I noticed this particularly the next day, November 10th, when I went on a tour of the D-Day beaches in Normandy. Our tour guide was an Englishman who had made his career there. When he wasn’t giving tours, he went metal detecting with his sons; they still found ammunition, shrapnel, helmets from both sides. The only girl in our group, and the only one who knew nothing about military technology and next to nothing about military history, I felt a little overwhelmed. (To quote my notes from British studies lecture: “Stuff built—in GB? Pillboxes—reinforced concrete machine gun thingies.” And that was an epiphany.) But what struck me as it never had before was the scale of the war. Standing near the shore Omaha beach, as our tour guide drew squiggling maps in the sand, I tried to imagine how many people would have stood where I was standing, how many would have fought and died there.
As we all know, it’s impossible to imagine it, partly because we can never put names and histories to all the men. The American Cemetery, which we visited at the end of our tour, tried to do just that. The dead are marked by “crosses, row on row,” just as the poem describes.
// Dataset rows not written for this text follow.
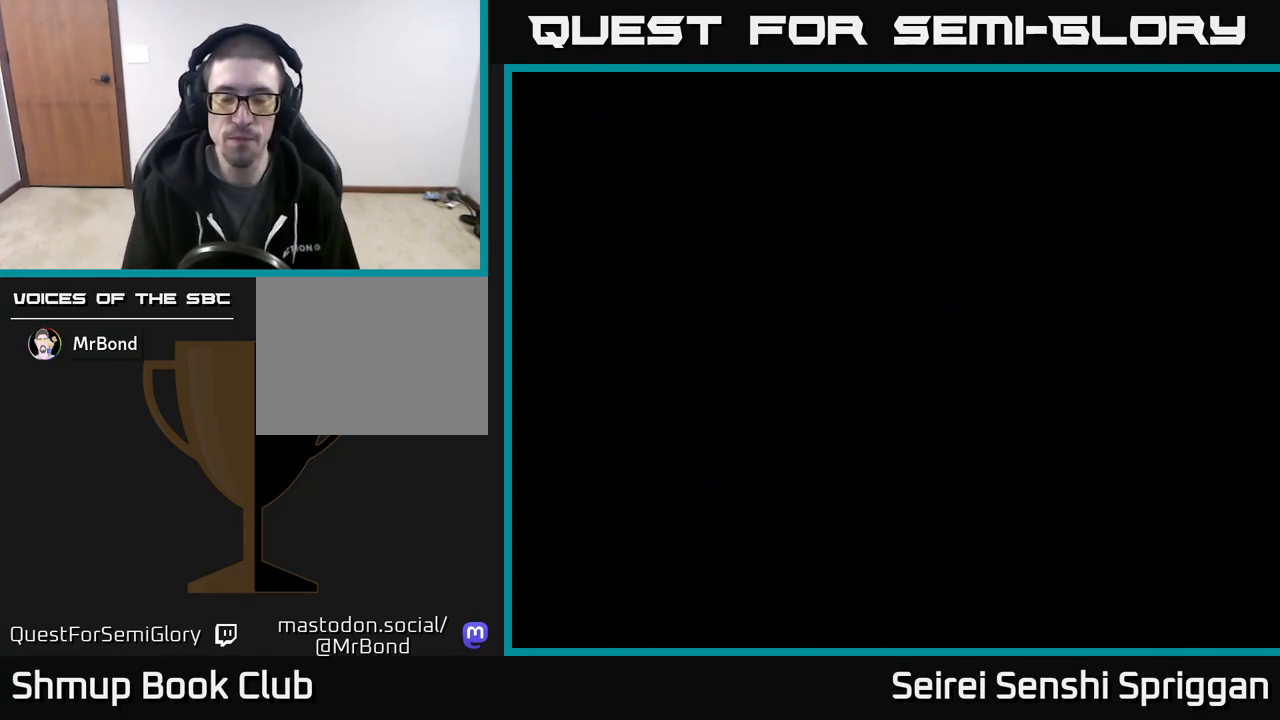
{"buttons": [], "events": []}
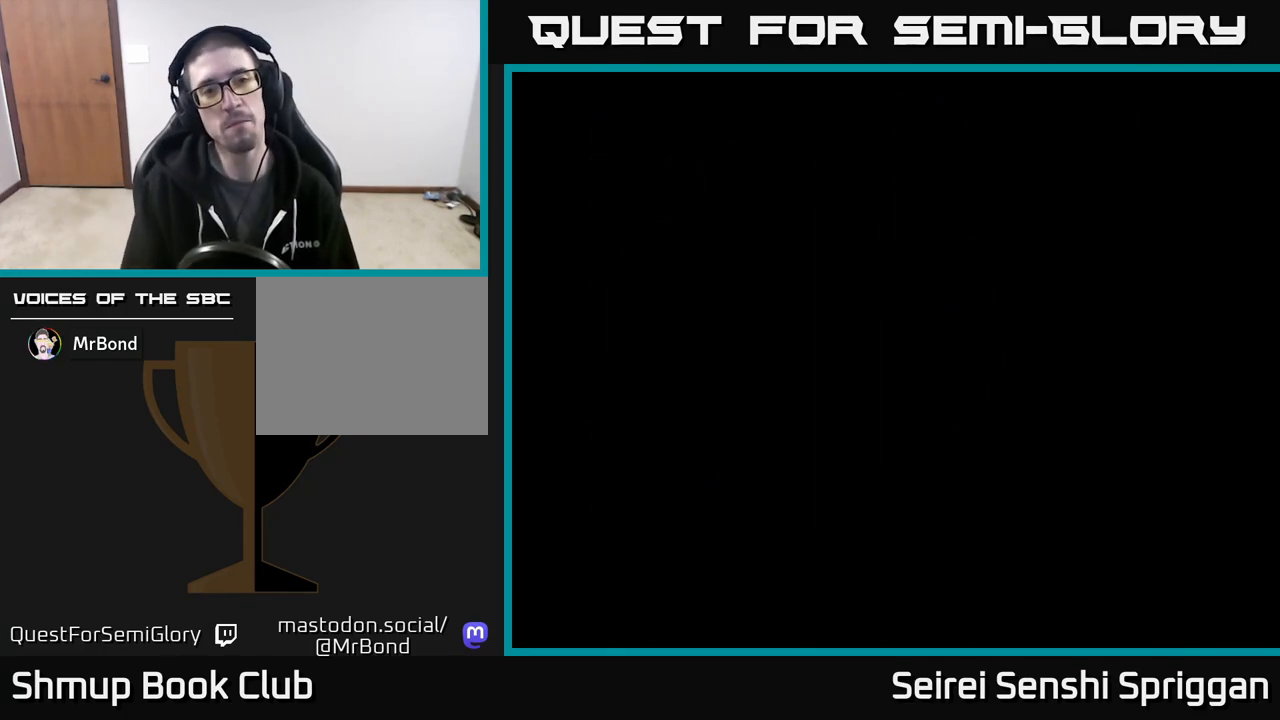
{"buttons": [], "events": []}
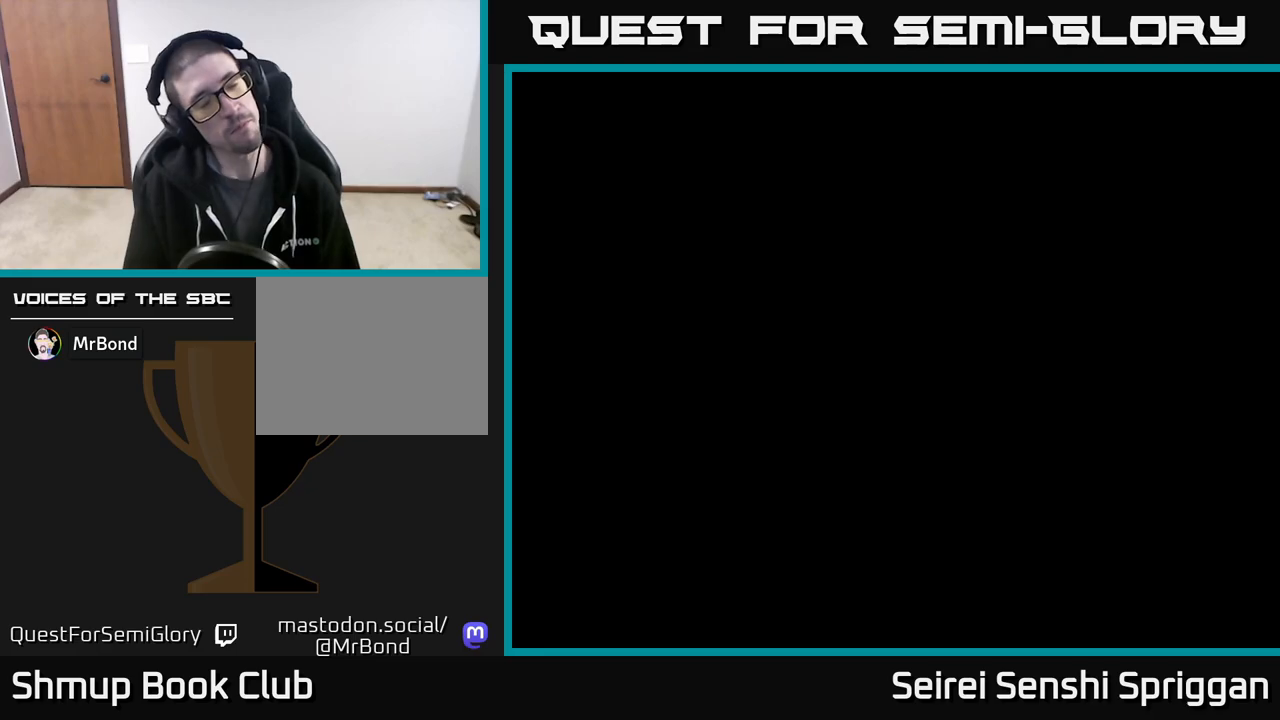
{"buttons": [], "events": []}
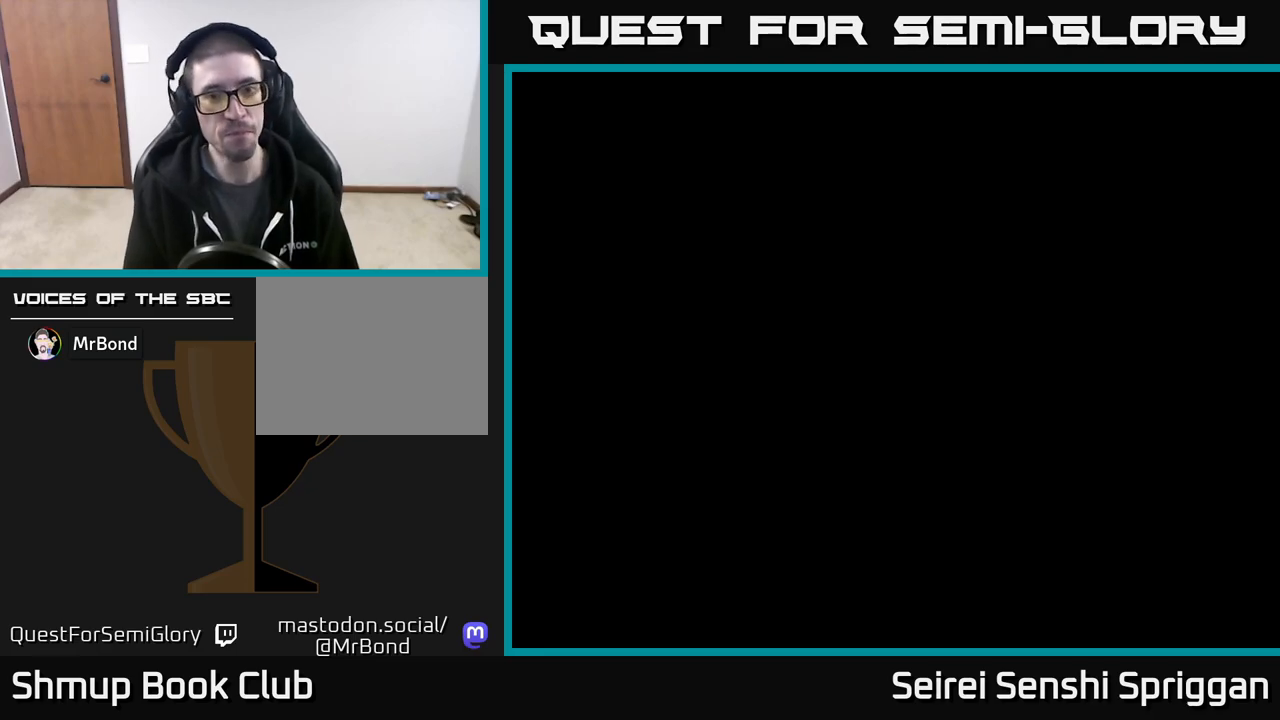
{"buttons": [], "events": []}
Some markers, of course, are the Star of David, but most are crosses. (And those seem to represent the only two religions you could be.) Each marker was largely identical, with the same four pieces of information: name, rank and division, state, and date of death. I thought it was particularly interesting that their state was deemed worth mentioning. Would a man from Indiana be that different than a man from Kentucky when they fought together on the same beach? Maybe not, but it’s a particularly American kind of identification, and I’m glad someone considered it important.
And, of course, the date of death. After a while, I lost track of how many crosses said June 6, 1944. You could fill rows on rows with the dead of D-Day. You could fill further rows with the unidentified men, remembered only with that famous phrase: “Here rests in honored glory a comrade in arms known but to God.”
The cemetery holds only a third of the Americans who died in Normandy; the rest are buried elsewhere, mostly in the United States. But those buried here are also on US soil, as the cemetery is owned and maintained by the American government.
Before we arrived, our tour guide had warned us that we might be asked to help lower the flag. Usually, he said, they look for a veteran, but there are fewer and fewer veterans coming, especially this time of year, and often they will ask anyone from the United States. He said it was a huge honor. And believe it or not, as our group was exploring, a young man with an American accent asked if we would be willing to help him. We weren’t actually lowering the flag, it turned out, but we did help fold it, a task whose difficulty you can appreciate only once you’ve tried it. I felt strange folding such a sacred object, on such a sacred day, one day before Armistice Day. I’ve never been much one for patriotism, and my own country’s version of Armistice Day is a poor excuse for a day of remembrance. But that day, I think I could feel the presence of those people we try so hard to remember, and, in France of all places, I felt proud to call myself an American.